Exemplo dessa lógica de desmonte, o Inep foi entregue a gente sem experiência ou mesmo que não era da área. Moreno deverá assumir o cargo em 1.º de agosto, como o quinto presidente do órgão em menos de quatro anos. Vale lembrar que o ministro Godoy também é o quinto nomeado para dirigir o MEC sob Bolsonaro − o terceiro, Carlos Alberto Decotelli, nem chegou a tomar posse, enquanto o quarto, o pastor Milton Ribeiro, chegou a ser preso pela Polícia Federal, já após deixar o cargo, na investigação do chamado “gabinete paralelo” − escândalo revelado pelo Estadão em que pastores foram acusados de intermediar repasses de verbas a prefeituras.
Na guerra ideológica promovida pelo bolsonarismo, o teor das questões do Enem virou um dos alvos prediletos, a ponto de que temas como sexualidade e ditadura militar fossem evitados. Sem falar na supressão de itens considerados sensíveis na edição de 2021, como revelou o Estadão à época − Dupas foi acusado de interferência e dezenas de servidores pediram exoneração.

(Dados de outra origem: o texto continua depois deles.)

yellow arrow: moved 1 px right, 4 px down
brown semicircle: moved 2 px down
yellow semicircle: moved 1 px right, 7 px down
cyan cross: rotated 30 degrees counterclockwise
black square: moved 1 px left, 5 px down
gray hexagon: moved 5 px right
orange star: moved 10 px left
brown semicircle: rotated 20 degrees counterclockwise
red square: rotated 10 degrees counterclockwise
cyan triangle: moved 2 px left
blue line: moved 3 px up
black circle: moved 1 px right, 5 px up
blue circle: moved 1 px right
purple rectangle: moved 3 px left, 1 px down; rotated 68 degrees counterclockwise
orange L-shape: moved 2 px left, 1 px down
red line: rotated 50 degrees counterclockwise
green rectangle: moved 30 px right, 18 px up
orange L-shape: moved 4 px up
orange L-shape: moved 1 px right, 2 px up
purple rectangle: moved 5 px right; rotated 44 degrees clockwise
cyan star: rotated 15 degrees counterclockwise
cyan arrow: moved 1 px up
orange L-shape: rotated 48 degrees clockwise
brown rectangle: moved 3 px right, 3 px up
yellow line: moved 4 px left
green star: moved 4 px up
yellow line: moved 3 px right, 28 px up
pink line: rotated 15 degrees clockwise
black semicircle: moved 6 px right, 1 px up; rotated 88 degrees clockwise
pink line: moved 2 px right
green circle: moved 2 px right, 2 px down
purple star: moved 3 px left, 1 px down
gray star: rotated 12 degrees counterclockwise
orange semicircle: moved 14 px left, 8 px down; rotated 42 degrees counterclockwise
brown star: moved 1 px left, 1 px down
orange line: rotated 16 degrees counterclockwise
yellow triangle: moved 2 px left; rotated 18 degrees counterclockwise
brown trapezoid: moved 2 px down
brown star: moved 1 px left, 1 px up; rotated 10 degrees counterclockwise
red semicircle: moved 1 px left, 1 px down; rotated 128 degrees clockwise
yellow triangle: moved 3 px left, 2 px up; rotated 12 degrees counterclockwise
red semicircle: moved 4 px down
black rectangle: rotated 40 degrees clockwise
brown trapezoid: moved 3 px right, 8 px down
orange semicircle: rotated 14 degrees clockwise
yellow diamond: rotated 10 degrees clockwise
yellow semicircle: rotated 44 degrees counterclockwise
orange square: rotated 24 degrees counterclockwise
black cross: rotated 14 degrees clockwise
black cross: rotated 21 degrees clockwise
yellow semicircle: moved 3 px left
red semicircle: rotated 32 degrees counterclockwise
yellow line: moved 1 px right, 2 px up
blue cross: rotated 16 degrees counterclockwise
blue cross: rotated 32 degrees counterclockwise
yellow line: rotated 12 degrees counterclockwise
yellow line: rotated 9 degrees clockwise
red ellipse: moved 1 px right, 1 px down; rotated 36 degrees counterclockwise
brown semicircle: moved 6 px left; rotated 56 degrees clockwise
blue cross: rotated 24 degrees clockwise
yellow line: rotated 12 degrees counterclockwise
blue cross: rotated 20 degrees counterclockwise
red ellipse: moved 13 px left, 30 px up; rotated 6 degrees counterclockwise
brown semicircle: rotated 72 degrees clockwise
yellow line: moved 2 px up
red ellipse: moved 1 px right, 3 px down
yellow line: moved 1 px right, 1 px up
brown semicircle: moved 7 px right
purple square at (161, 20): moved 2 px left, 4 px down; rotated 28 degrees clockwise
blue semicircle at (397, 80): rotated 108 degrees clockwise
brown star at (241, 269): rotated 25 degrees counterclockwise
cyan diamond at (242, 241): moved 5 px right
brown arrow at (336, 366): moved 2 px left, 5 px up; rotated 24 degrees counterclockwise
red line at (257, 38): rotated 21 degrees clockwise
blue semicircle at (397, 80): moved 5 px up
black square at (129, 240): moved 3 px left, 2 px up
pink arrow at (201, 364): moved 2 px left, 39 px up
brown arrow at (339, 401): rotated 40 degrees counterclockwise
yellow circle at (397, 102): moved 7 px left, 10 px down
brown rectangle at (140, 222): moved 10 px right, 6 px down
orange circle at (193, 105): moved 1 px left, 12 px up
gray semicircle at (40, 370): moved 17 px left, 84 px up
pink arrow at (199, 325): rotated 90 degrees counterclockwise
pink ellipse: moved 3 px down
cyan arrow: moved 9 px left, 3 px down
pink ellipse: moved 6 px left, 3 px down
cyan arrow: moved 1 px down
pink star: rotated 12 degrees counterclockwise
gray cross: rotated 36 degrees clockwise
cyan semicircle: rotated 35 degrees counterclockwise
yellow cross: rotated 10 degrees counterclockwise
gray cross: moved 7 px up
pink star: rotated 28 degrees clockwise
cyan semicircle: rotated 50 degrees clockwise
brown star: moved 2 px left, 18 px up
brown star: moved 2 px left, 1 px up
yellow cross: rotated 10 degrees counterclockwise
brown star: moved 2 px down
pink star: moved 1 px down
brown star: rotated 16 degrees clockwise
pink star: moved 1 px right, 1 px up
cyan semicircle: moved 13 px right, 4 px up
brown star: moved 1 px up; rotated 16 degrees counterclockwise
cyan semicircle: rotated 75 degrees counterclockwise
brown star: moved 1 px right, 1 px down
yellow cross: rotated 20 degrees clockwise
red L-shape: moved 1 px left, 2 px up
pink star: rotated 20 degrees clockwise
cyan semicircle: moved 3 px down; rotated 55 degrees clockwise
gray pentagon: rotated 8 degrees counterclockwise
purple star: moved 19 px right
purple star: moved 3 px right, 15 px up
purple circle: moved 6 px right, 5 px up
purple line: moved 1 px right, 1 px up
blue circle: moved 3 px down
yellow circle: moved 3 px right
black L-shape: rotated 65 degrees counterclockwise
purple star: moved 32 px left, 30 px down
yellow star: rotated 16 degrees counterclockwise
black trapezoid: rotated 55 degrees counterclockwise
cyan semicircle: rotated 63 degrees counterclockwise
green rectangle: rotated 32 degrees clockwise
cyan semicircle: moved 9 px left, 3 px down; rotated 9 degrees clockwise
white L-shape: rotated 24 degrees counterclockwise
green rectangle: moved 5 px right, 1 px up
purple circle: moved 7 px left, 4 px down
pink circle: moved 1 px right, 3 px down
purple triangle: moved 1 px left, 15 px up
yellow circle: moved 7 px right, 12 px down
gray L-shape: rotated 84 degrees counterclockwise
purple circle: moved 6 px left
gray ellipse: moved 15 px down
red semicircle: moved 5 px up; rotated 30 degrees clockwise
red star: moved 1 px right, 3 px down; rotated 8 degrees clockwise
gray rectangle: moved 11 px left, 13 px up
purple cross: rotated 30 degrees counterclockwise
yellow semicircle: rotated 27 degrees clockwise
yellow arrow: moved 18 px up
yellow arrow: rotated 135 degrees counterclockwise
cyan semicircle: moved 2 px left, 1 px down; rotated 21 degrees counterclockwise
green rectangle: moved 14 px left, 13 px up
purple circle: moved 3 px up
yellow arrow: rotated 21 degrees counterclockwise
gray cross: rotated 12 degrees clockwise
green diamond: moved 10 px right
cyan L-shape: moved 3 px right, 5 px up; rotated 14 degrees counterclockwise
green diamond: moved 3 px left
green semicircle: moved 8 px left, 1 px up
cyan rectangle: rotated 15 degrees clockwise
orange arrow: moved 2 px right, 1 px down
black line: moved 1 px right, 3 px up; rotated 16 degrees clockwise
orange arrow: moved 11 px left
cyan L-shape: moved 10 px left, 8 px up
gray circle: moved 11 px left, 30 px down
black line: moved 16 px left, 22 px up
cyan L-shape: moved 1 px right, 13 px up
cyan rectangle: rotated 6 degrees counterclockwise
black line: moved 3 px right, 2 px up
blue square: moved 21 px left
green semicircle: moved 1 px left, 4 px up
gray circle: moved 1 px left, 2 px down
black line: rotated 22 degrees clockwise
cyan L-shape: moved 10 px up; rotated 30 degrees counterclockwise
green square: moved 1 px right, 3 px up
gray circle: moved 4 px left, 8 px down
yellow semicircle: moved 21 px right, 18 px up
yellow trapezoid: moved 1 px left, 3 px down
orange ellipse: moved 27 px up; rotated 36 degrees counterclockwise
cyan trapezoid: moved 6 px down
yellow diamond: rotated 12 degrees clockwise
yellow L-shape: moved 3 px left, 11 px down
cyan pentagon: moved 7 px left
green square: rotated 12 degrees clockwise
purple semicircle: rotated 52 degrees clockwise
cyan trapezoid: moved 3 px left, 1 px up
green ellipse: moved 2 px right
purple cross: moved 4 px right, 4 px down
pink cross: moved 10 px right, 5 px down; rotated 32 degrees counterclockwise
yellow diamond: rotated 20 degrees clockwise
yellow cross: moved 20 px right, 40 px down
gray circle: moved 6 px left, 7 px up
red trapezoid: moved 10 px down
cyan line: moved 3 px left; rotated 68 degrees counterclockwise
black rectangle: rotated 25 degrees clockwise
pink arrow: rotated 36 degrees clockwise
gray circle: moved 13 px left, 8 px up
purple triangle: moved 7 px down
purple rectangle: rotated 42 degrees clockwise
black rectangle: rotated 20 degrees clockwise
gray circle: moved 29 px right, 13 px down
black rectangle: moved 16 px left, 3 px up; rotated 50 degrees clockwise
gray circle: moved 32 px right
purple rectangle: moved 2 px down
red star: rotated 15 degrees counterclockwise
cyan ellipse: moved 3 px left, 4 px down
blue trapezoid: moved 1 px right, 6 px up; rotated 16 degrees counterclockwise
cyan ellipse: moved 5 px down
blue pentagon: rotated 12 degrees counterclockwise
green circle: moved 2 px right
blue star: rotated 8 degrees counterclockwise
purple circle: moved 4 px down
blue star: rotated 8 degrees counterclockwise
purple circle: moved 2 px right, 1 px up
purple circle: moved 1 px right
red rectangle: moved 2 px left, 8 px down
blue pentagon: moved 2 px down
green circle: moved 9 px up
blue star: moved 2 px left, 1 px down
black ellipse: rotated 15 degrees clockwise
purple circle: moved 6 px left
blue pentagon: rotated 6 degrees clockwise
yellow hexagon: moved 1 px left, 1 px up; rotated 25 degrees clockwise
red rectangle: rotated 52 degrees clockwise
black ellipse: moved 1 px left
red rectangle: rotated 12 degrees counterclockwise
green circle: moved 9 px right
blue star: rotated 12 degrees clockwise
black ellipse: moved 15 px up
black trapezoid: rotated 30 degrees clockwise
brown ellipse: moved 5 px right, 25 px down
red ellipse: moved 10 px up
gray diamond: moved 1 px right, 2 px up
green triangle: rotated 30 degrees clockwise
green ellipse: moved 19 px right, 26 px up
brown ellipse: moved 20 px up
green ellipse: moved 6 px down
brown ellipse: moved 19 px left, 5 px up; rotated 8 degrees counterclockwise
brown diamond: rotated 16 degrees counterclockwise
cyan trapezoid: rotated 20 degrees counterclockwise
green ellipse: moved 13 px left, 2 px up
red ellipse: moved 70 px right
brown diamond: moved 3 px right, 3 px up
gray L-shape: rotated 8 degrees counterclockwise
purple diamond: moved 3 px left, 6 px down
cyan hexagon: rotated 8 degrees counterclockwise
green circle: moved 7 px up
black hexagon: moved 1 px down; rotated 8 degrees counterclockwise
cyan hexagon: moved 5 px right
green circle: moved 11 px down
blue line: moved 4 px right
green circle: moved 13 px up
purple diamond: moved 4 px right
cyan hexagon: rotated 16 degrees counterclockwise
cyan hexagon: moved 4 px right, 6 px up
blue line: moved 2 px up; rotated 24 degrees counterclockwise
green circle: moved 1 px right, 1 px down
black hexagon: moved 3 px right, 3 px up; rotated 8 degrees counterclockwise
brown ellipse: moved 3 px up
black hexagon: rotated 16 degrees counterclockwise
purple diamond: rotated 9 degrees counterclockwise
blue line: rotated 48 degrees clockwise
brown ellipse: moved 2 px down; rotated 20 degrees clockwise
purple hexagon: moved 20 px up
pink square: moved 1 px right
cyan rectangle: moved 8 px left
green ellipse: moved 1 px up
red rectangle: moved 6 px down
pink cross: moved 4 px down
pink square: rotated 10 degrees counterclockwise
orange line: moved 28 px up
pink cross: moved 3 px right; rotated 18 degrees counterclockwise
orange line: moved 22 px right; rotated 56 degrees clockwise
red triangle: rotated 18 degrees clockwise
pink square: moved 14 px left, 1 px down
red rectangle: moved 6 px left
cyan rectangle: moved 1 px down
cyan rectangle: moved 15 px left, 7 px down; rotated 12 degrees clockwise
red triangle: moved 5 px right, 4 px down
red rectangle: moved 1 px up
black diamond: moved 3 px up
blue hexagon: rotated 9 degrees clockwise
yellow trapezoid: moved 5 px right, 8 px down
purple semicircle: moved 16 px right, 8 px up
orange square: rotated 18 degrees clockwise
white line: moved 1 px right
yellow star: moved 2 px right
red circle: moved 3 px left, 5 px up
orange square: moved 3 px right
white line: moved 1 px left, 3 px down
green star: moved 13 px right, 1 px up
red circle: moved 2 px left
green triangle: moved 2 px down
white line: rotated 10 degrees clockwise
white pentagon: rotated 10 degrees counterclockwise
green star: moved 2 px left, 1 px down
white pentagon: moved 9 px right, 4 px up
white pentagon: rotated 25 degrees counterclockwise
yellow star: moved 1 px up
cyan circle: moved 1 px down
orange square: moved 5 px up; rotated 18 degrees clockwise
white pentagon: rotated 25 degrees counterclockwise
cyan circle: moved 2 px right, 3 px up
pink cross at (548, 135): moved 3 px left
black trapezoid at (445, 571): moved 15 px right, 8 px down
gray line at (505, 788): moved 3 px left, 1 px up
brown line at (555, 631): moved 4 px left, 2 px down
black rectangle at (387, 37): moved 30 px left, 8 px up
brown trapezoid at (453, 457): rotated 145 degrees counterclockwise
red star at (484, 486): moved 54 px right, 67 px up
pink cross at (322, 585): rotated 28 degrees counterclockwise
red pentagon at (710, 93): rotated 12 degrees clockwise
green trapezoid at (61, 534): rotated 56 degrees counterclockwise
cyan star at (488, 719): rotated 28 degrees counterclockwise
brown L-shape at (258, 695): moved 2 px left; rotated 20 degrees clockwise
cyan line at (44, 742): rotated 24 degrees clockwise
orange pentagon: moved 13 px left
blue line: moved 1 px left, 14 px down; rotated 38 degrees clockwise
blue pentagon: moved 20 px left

Bolsonaro chegou a declarar, então, que as questões do Enem começavam “a ter a cara do governo”.
No momento em que o presidente busca a reeleição e vai mal nas pesquisas, o governo promove a troca de comando no Inep. E o novo dirigente não vem da grei ideológica. Pelo contrário, é um técnico que entende de avaliação e educação. Por linhas tortas, ganha a educação brasileira.